Jaylen Johnson charged with manslaughter after shooting death of his mother at their home’s back door in St Louis suburb
A 25-year-old Missouri man says he mistook his mother for an intruder before shooting her to death at their home’s back door.
Prosecutors have charged Jaylen Johnson with manslaughter and armed criminal action in connection with the shooting death on Thursday of his mother, Monica McNichols-Johnson.
McNichols-Johnson’s shooting death came less than a year after another shooting in Missouri saw Ralph Yarl, then 16, get shot on 13 April by 84-year-old Andrew Lester after ringing the wrong doorbell while picking up his siblings.
I'm not the one judging the value of their life. They are. What's the matter with you, could you see something bad happening to you? Is this a risk you've took?
You're not listening. Stay the fuck out of peoples houses, you deserve everything you get, and it ain't the person lives there decided that, you did. "lawless shithole" sounds more like a place you can break n enter with near impunity.
"lawless shithole" sounds more like a place you can break n enter with near impunity.
We have a functional justice system where I live. Guilt and punishment is established in court in a fair trial, not by a random redneck with a gun. I know this must be a novel concept for you but I ensure you it is the civilized way to do it.

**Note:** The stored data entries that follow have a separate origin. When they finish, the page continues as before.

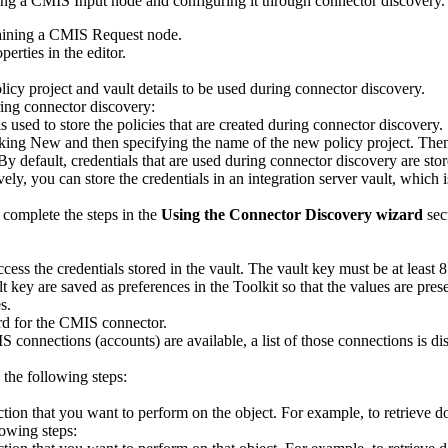
ing a
CMIS Input
node and configuring it through connector discovery.
aining a
CMIS Request
node.
erties in the editor.
cy project and vault details to be used during connector discovery.
uring connector discovery:
 is used to store the policies that are created during connector discovery.
cking
New
and then specifying the name of the new policy project. The
By default, credentials that are used during connector discovery are sto
vely, you can store the credentials in an integration server vault, which 
, complete the steps in the
Using the Connector Discovery wizard
sect
access the credentials stored in the vault. The vault key must be at least 8
ult key are saved as preferences in the Toolkit so that the values are p
es
.
rd for the
CMIS
connector.
IS
connections (accounts) are available, a list of those connections is dis
 the following steps:
 action that you want to perform on the object. For example, to retrieve
lowing steps: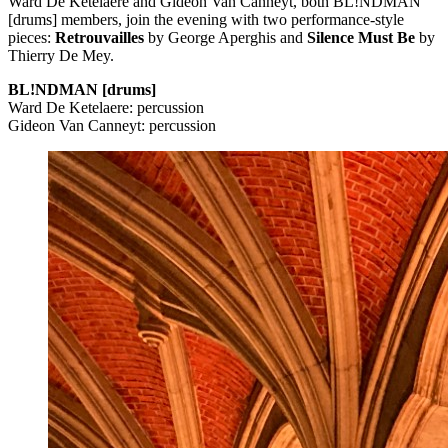
Ward De Ketelaere and Gideon Van Canneyt, both BL!NDMAN
[drums] members, join the evening with two performance-style
pieces:
Retrouvailles
by George Aperghis and
Silence Must Be
by
Thierry De Mey.
BL!NDMAN [drums]
Ward De Ketelaere: percussion
Gideon Van Canneyt: percussion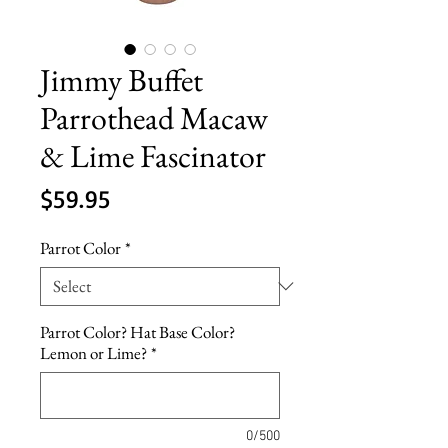
Jimmy Buffet
Parrothead Macaw
& Lime Fascinator
Price
$59.95
Parrot Color
*
Parrot Color? Hat Base Color?
Lemon or Lime?
*
0/500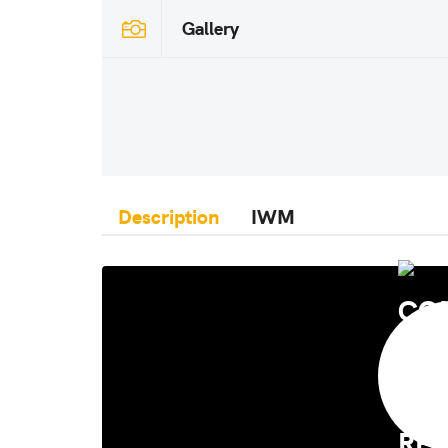
Gallery
Description
IWM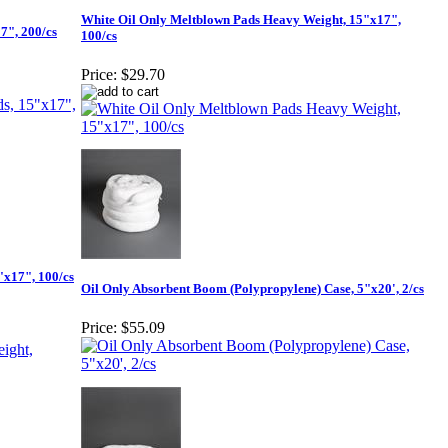
White Oil Only Meltblown Pads Heavy Weight, 15"x17",
7", 200/cs
100/cs
Price:
$29.70
"x17", 100/cs
Oil Only Absorbent Boom (Polypropylene) Case, 5"x20', 2/cs
Price:
$55.09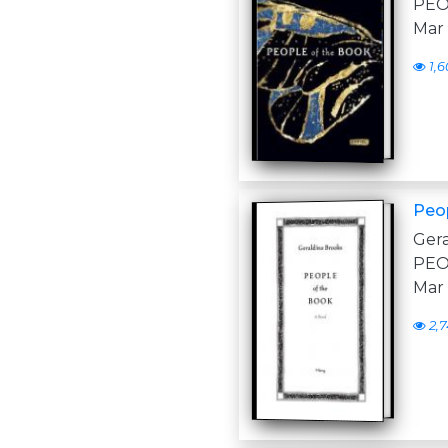
PEOP
Mar
1,6
Peo
Ger
PEOP
Mar
2,7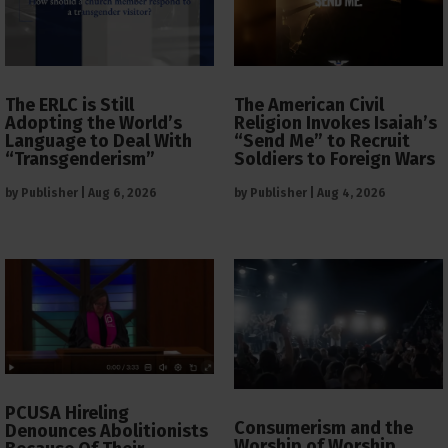
The ERLC is Still
The American Civil
Adopting the World’s
Religion Invokes Isaiah’s
Language to Deal With
“Send Me” to Recruit
“Transgenderism”
Soldiers to Foreign Wars
by
Publisher
|
Aug 6, 2026
by
Publisher
|
Aug 4, 2026
PCUSA Hireling
Consumerism and the
Denounces Abolitionists
Worship of Worship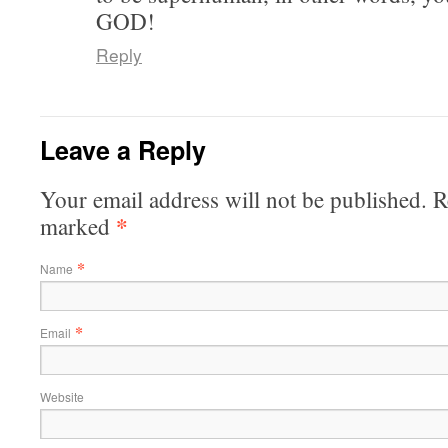
GOD!
Reply
Leave a Reply
Your email address will not be published. R
*
marked
*
Name
*
Email
Website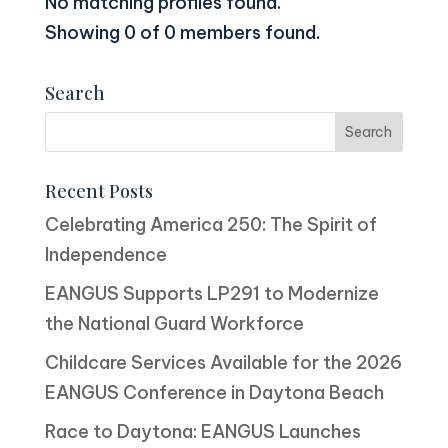
No matching profiles found.
Showing 0 of 0 members found.
Search
Recent Posts
Celebrating America 250: The Spirit of
Independence
EANGUS Supports LP291 to Modernize
the National Guard Workforce
Childcare Services Available for the 2026
EANGUS Conference in Daytona Beach
Race to Daytona: EANGUS Launches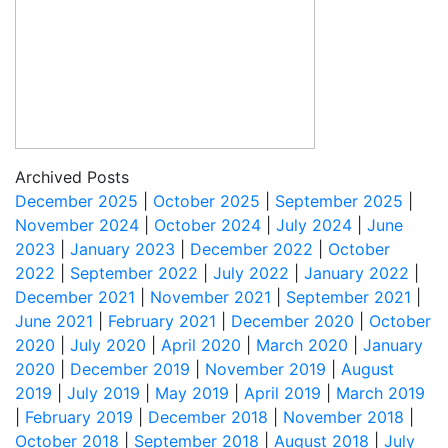
Archived Posts
December 2025
|
October 2025
|
September 2025
|
November 2024
|
October 2024
|
July 2024
|
June
2023
|
January 2023
|
December 2022
|
October
2022
|
September 2022
|
July 2022
|
January 2022
|
December 2021
|
November 2021
|
September 2021
|
June 2021
|
February 2021
|
December 2020
|
October
2020
|
July 2020
|
April 2020
|
March 2020
|
January
2020
|
December 2019
|
November 2019
|
August
2019
|
July 2019
|
May 2019
|
April 2019
|
March 2019
|
February 2019
|
December 2018
|
November 2018
|
October 2018
|
September 2018
|
August 2018
|
July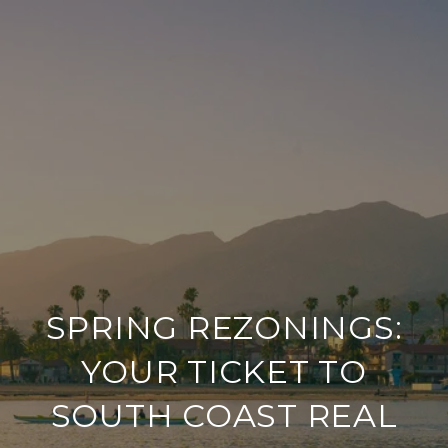
SPRING REZONINGS:
YOUR TICKET TO
SOUTH COAST REAL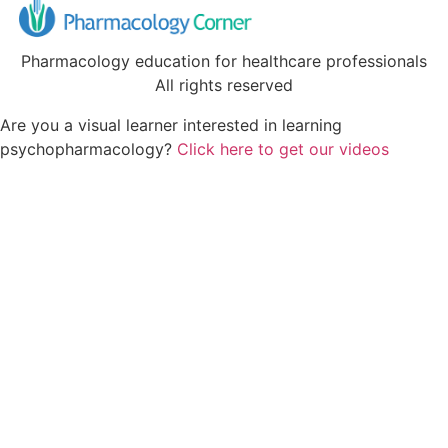
Pharmacology education for healthcare professionals
All rights reserved
Are you a visual learner interested in learning
psychopharmacology?
Click here to get our videos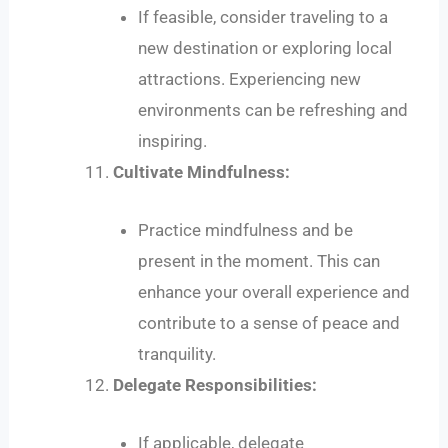
If feasible, consider traveling to a
new destination or exploring local
attractions. Experiencing new
environments can be refreshing and
inspiring.
Cultivate Mindfulness:
Practice mindfulness and be
present in the moment. This can
enhance your overall experience and
contribute to a sense of peace and
tranquility.
Delegate Responsibilities:
If applicable, delegate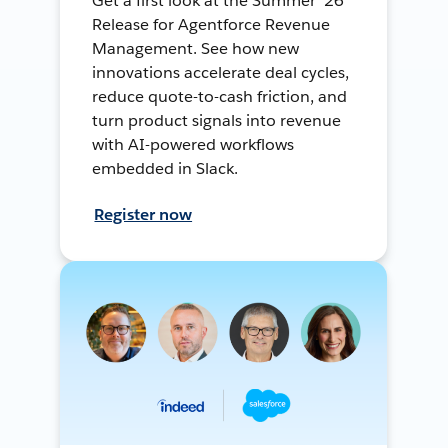
Get a first look at the Summer ’26
Release for Agentforce Revenue
Management. See how new
innovations accelerate deal cycles,
reduce quote-to-cash friction, and
turn product signals into revenue
with AI-powered workflows
embedded in Slack.
Register now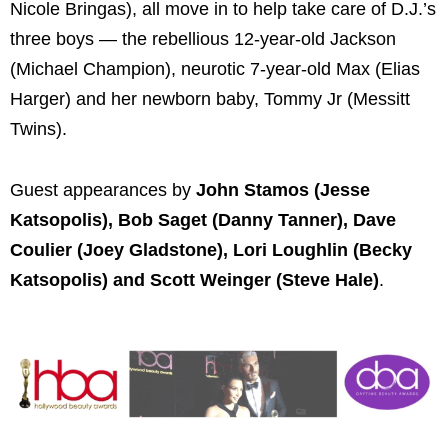
Nicole Bringas), all move in to help take care of D.J.’s
three boys — the rebellious 12-year-old Jackson
(Michael Champion), neurotic 7-year-old Max (Elias
Harger) and her newborn baby, Tommy Jr (Messitt
Twins).
Guest appearances by
John Stamos (Jesse
Katsopolis), Bob Saget (Danny Tanner), Dave
Coulier (Joey Gladstone), Lori Loughlin (Becky
Katsopolis) and Scott Weinger (Steve Hale)
.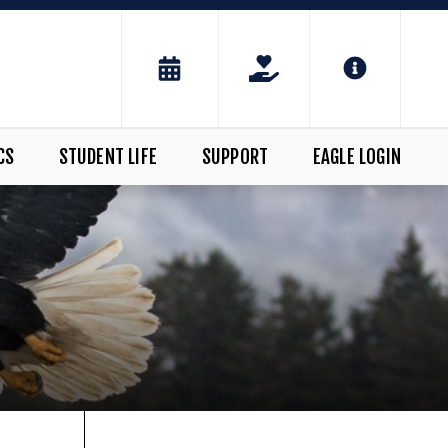
CS
STUDENT LIFE
SUPPORT
EAGLE LOGIN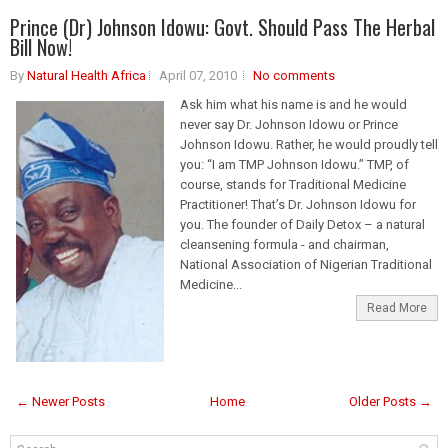
Prince (Dr) Johnson Idowu: Govt. Should Pass The Herbal
Bill Now!
By
Natural Health Africa
April 07, 2010
No comments
Ask him what his name is and he would
never say Dr. Johnson Idowu or Prince
Johnson Idowu. Rather, he would proudly tell
you: “I am TMP Johnson Idowu.” TMP, of
course, stands for Traditional Medicine
Practitioner! That’s Dr. Johnson Idowu for
you. The founder of Daily Detox – a natural
cleansening formula - and chairman,
National Association of Nigerian Traditional
Medicine...
Read More
← Newer Posts
Home
Older Posts →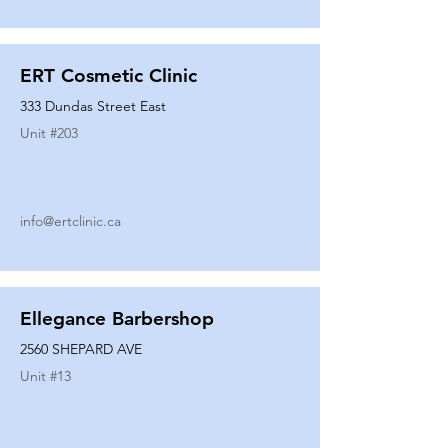
ERT Cosmetic Clinic
333 Dundas Street East
Unit #
203
info@ertclinic.ca
Ellegance Barbershop
2560 SHEPARD AVE
Unit #
13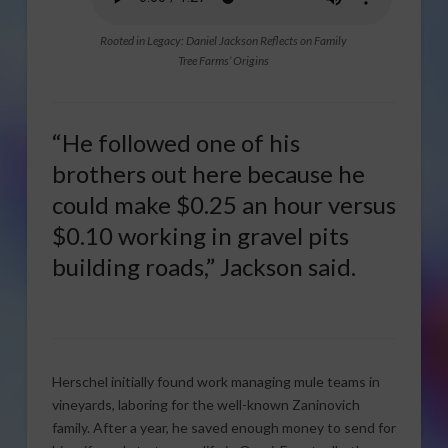
Rooted in Legacy: Daniel Jackson Reflects on Family
Tree Farms’ Origins
“He followed one of his
brothers out here because he
could make $0.25 an hour versus
$0.10 working in gravel pits
building roads,” Jackson said.
Herschel initially found work managing mule teams in
vineyards, laboring for the well-known Zaninovich
family. After a year, he saved enough money to send for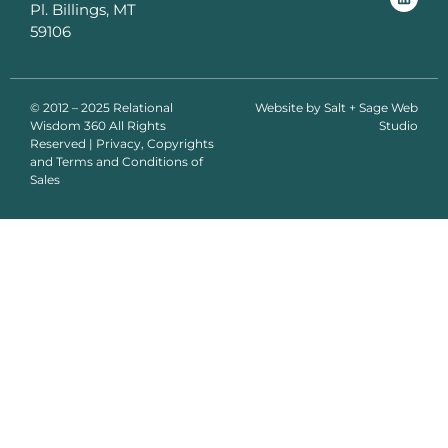
Pl. Billings, MT
59106
© 2012 – 2025 Relational
Website by
Salt + Sage Web
Wisdom 360 All Rights
Studio
Reserved | Privacy, Copyrights
and Terms and Conditions of
Sales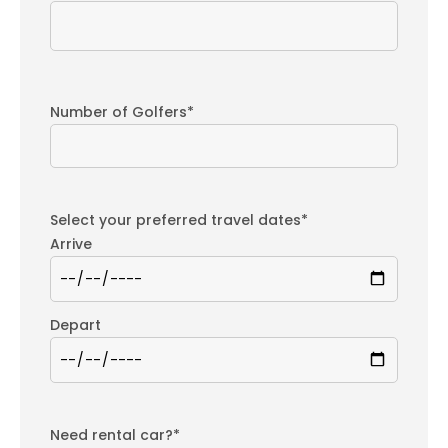
Number of Golfers*
Select your preferred travel dates*
Arrive
Depart
Need rental car?*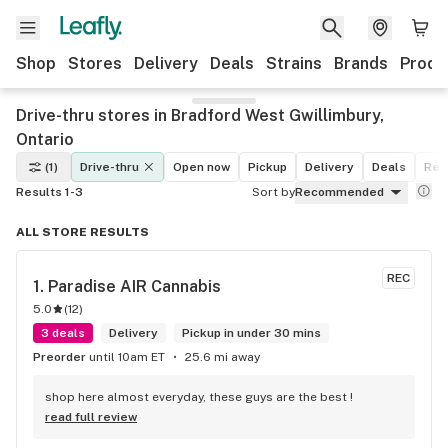
Shop
Stores
Delivery
Deals
Strains
Brands
Produ
Drive-thru stores in Bradford West Gwillimbury,
Ontario
(1)
Drive-thru
Open now
Pickup
Delivery
Deals
Rec
Results 1-3
Sort by
Recommended
ALL STORE RESULTS
REC
1. 
Paradise AIR Cannabis
5.0
(
12
)
3 deals
Delivery
Pickup in under 30 mins
Preorder
until 10am ET
25.6 mi away
shop here almost everyday, these guys are the best !
read full review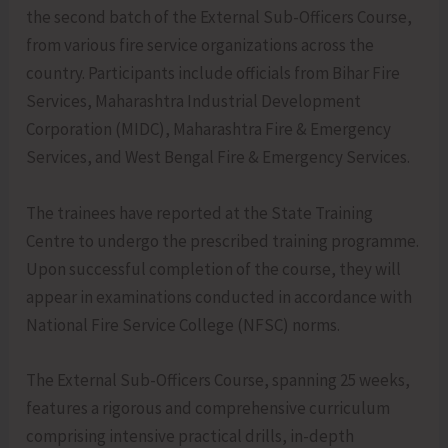
the second batch of the External Sub-Officers Course,
from various fire service organizations across the
country. Participants include officials from Bihar Fire
Services, Maharashtra Industrial Development
Corporation (MIDC), Maharashtra Fire & Emergency
Services, and West Bengal Fire & Emergency Services.
The trainees have reported at the State Training
Centre to undergo the prescribed training programme.
Upon successful completion of the course, they will
appear in examinations conducted in accordance with
National Fire Service College (NFSC) norms.
The External Sub-Officers Course, spanning 25 weeks,
features a rigorous and comprehensive curriculum
comprising intensive practical drills, in-depth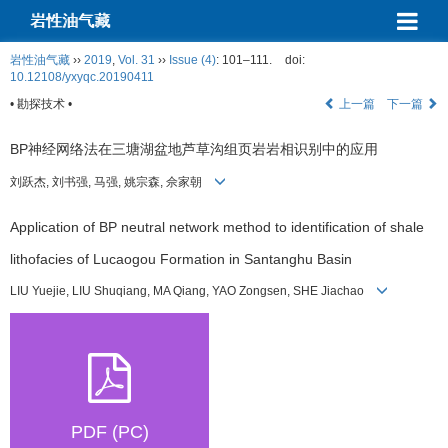
岩性油气藏
岩性油气藏
››
2019
,
Vol. 31
››
Issue (4)
: 101–111.
doi:
10.12108/yxyqc.20190411
• 勘探技术 •
上一篇
下一篇
BP神经网络法在三塘湖盆地芦草沟组页岩岩相识别中的应用
刘跃杰, 刘书强, 马强, 姚宗森, 佘家朝
Application of BP neutral network method to identification of shale
lithofacies of Lucaogou Formation in Santanghu Basin
LIU Yuejie, LIU Shuqiang, MA Qiang, YAO Zongsen, SHE Jiachao
PDF (PC)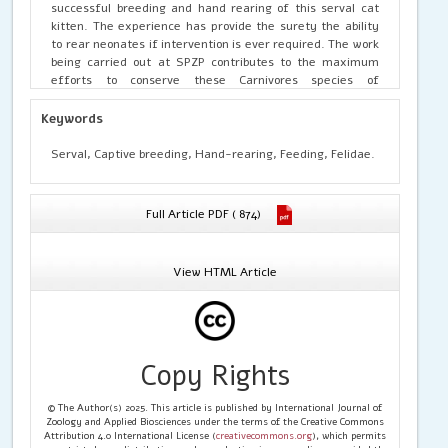
successful breeding and hand rearing of this serval cat
kitten. The experience has provide the surety the ability
to rear neonates if intervention is ever required. The work
being carried out at SPZP contributes to the maximum
efforts to conserve these Carnivores species of
mammals.
Keywords
Serval, Captive breeding, Hand-rearing, Feeding, Felidae.
Full Article PDF ( 874)
View HTML Article
Copy Rights
© The Author(s) 2025. This article is published by International Journal of
Zoology and Applied Biosciences under the terms of the Creative Commons
Attribution 4.0 International License (
creativecommons.org
), which permits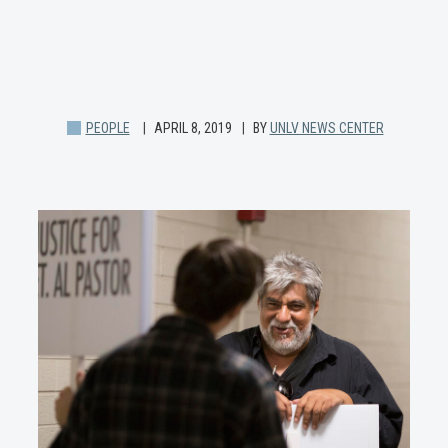
PEOPLE
APRIL 8, 2019
BY
UNLV NEWS CENTER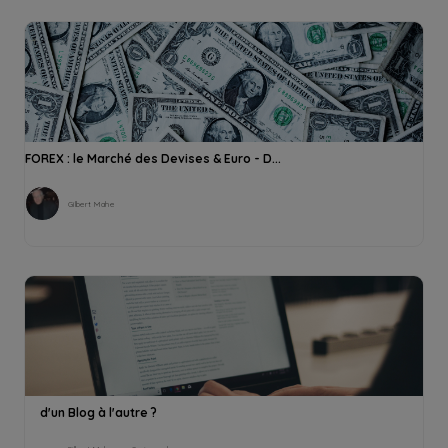
FOREX : le Marché des Devises & Euro - D...
Gilbert Mahe
d'un Blog à l'autre ?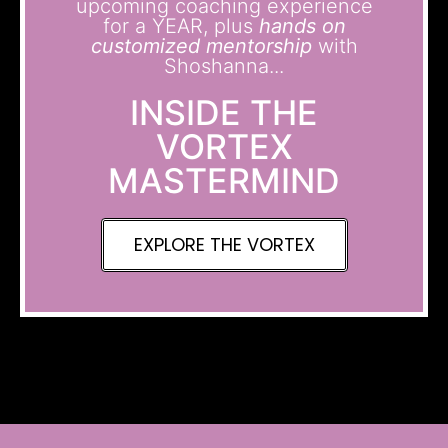
upcoming coaching experience
for a YEAR, plus
hands on
customized mentorship
with
Shoshanna...
INSIDE THE
VORTEX
MASTERMIND
EXPLORE THE VORTEX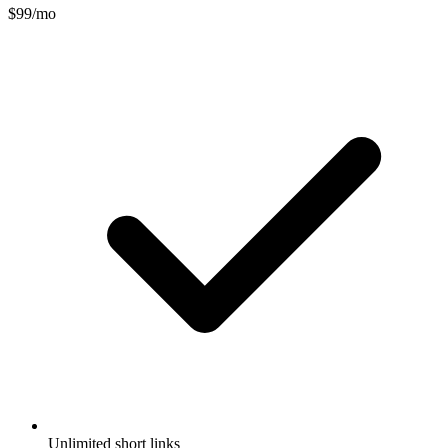
$99/mo
Unlimited short links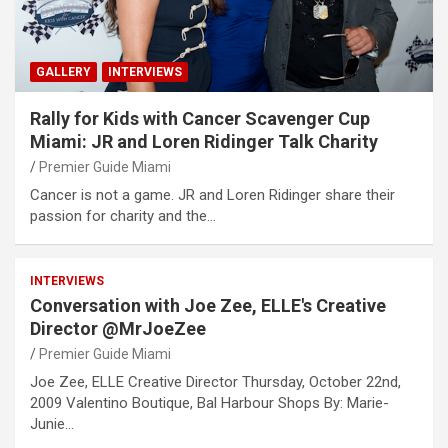
GALLERY
INTERVIEWS
Rally for Kids with Cancer Scavenger Cup
Miami: JR and Loren Ridinger Talk Charity
Premier Guide Miami
Cancer is not a game. JR and Loren Ridinger share their
passion for charity and the…
INTERVIEWS
Conversation with Joe Zee, ELLE's Creative
Director @MrJoeZee
Premier Guide Miami
Joe Zee, ELLE Creative Director Thursday, October 22nd,
2009 Valentino Boutique, Bal Harbour Shops By: Marie-
Junie…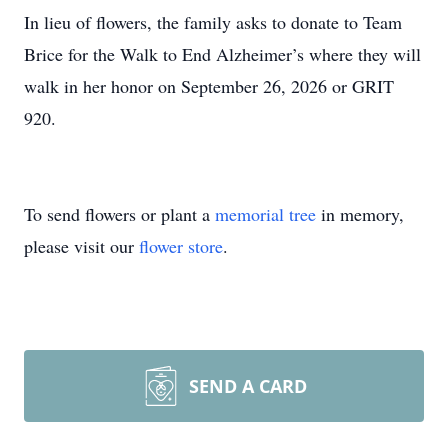
In lieu of flowers, the family asks to donate to Team
Brice for the Walk to End Alzheimer’s where they will
walk in her honor on September 26, 2026 or GRIT
920.
To send flowers or plant a
memorial tree
in memory,
please visit our
flower store
.
SEND A CARD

So, what you're saying is that you value a person's right to break into your home and do whatever they please far more than you value your person, your family and all of your property, because they might hypothetically be punished at some later date. I just hope if someone breaks into your home they're just looking for something to steal they can turn quick for drug money and not looking to do you and yours harm.
Your redneck with a gun scenario in the US is answered by the castle doctrine - the basic premise is that if someone is invading your home you hold the right to use deadly force to stop them. It's well known here, and it's not like you just accidentally do a home invasion. Stay out of other people's homes uninvited and it's not a problem.
What i’m saying is that a human life has more value than your worthless crap.
the basic premise is that if someone is invading your home you hold the right to use deadly force to stop them
What scary is that you don’t see how fucking insane this is. Here (the Netherlands), you are only allowed to use ‘proportional violence’ in such cases. Go look up some crime statistics and compare which country is safer.
What i’m saying is that a human life has more value than your worthless crap.
If someone enters your home in a place operating under the castle doctrine, then they're making the decision that your worthless crap is worth risking their life over. It's not like people just accidentally a home invasion.
What scary is that you don’t see how fucking insane this is. Here (the Netherlands), you are only allowed to use ‘proportional violence’ in such cases. Go look up some crime statistics and compare which country is safer.
Crime in the US is weird. "Which country is safer" is a bad metric because most of the US is as safe or safer, but certain parts are extremely dangerous. Like there are individual neighborhoods in Chicago that have 17x as many homicides per year as the capitol city of my state and more homicides per year than my hometown has had total since the Civil War. Most of the other big urban metros have similar areas.
If someone enters your home in a place operating under the castle doctrine, then they’re making the decision that your worthless crap is worth risking their life over.
So if your neighbour, who happens to have early stage undiagnosed dementia, wanders into your home you think it's a perfectly reasonable response to simply murder them? And no, this is not a hypothetical scenario. Plenty of people who found out they had dementia when they wandered somewhere they shouldn't be while in a state of confusion.
Why is your first reaction to fear for your life? What happend that made you so afraid? Or are you just a coward in general?